(C) 2012 by Metta Anderson for images and text – All Rights Reserved
Great news! I hung up some new photos, and some haven’t been on display in quite a while. I’m really happy to be able to show them and hope the visitors will find them interesting, too.
I can safely say these are now historic documents. For example, one is a photo I printed of a negative taken in 1990 from the 13th floor of the Residencias Tequendama (north tower). It shows Avenida Caracas when it was an aging but still beautiful boulevard, lined with mansions and other architectural prizes as well as big leafy trees. Nowadays, TransMilenio has eliminated most of the trees, but most of the architecture remains–sometimes hidden behind a wall or a tasteless billboard–and it’s easy to see what city planners had in mind in the 1940s. The viewer can also see how clear the air was (or could be) in the late afternoon, because of the details on the mountains in the distance to the right. Note also that the Cerros de Suba remain gentle hills, and not supports for the newly-rich.
Also from 1990 is a night shot taken in the plaza between the north and south towers of the Residencias Tequendama, downtown. It was raining, too, but the general architecture was what caught my attention. It shows the influences of Bauhaus and van der Rohe and also a little of le Courbousier, and the darkness reduces everything to form, regardless of function. Best of all are the reflections in the windows,
turning the wall into a gigantic gallery reminiscent of Edward Hopper. I haven’t printed this shot in several years, but it remains a favorite.
In 1993 I worked for a local English language weekly newspaper called “The Colombian Post.” I wrote the art criticism and spent a year roaming the city with a camera. I was trying to be a photo-journalist, rather than what I am–a photographic artist who writes. I didn’t win any prizes for my work, but I developed a substantial archive of Bogotá, as it was in 1993. Out of that archive I’ve pulled six shots taken at the Robert Capa exhibition held in June 1993 at the Biblioteca Luis Angel Arango and a couple of other random shots, one taken at El Corral on Carrera 9 with Calle 71, which had a very pretty outside dining area, so popular it was usually difficult to get a table. Not bad for a fast food restaurant.
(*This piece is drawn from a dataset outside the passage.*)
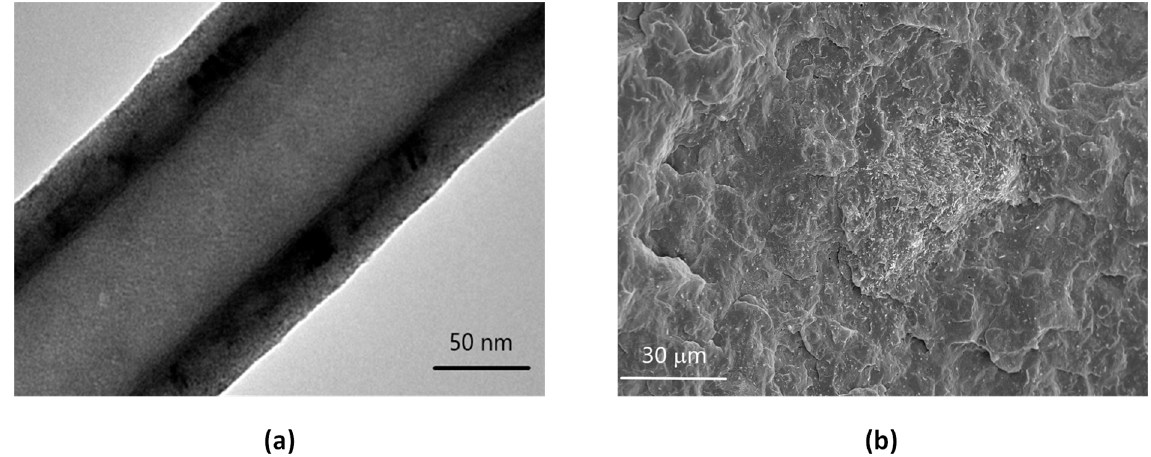
Figure 1. Pyrolytically stripped Pyrograf ® -III PR 25 PS XT carbon nanofiber and melt-mixed PP/CNF composites. TEM micrograph of CNF ( a ) and SEM micrograph of PP/CNF 2 wt. % composites ( b ).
The Capa exhibit was extraordinary for many reasons. One was the fame of the photographer, of course. Another–personally–was seeing one of Capa’s first photos, Vladimir Lenin himself haranguing a crowd. The print is faithful to its source, and shows all the weird things that can happen to a negative before it becomes IMPORTANT. There is a piece of cellofane tape, clearly-defined finger prints, scratches and marks that could have come from all kinds of things, as well as Lenin’s discernible face. Another reason was the crowd that the exhibition attracted, as can be seen in my photos. And finally, the fact that, while security was strict, I could even take the pictures! I asked permission from the Biblioteca and the head of security himself, Señor Maldonado, accompanied me for two hours while I circled the area and discreetly shot away with a simple Pentax and ISO 400 film (Ilford HP5, later developed and printed by the Ilford lab in Bogotá).
Other shots from 1993 that are on display are from the Metropol pastry shop–the big display case (all polished wood, with glass) and a waitress.
It probably helped that I’m a foreigner, because foreigners have the reputation of carrying cameras and aiming them at things Colombians find too mundane or banal or distasteful for words. The only place where I have ever been told I can not take pictures was at one Crepes and Waffles on Carrera 9 with Calle 74. I understand their policy–they do not want their products either used by or for someone else or their recipes stolen–so I never take pictures in any of their restaurants. Kind of a shame, because they are very photogenic.
Anyway, now I have some new images that show a city at the beginning of a transition that is on-going, but seemed not to be happening. In 1990 and 1993, not even the idea of TransMilenio was under discussion, still less the other changes that have taken place since then. I am very glad I had the opportunity to preserve these moments, and am equally glad I can share them through this exhibition at the gallery. For those who would like to have one of these historic documents, please stop by on Saturday or Sunday, and look at the work. What were you doing in 1990?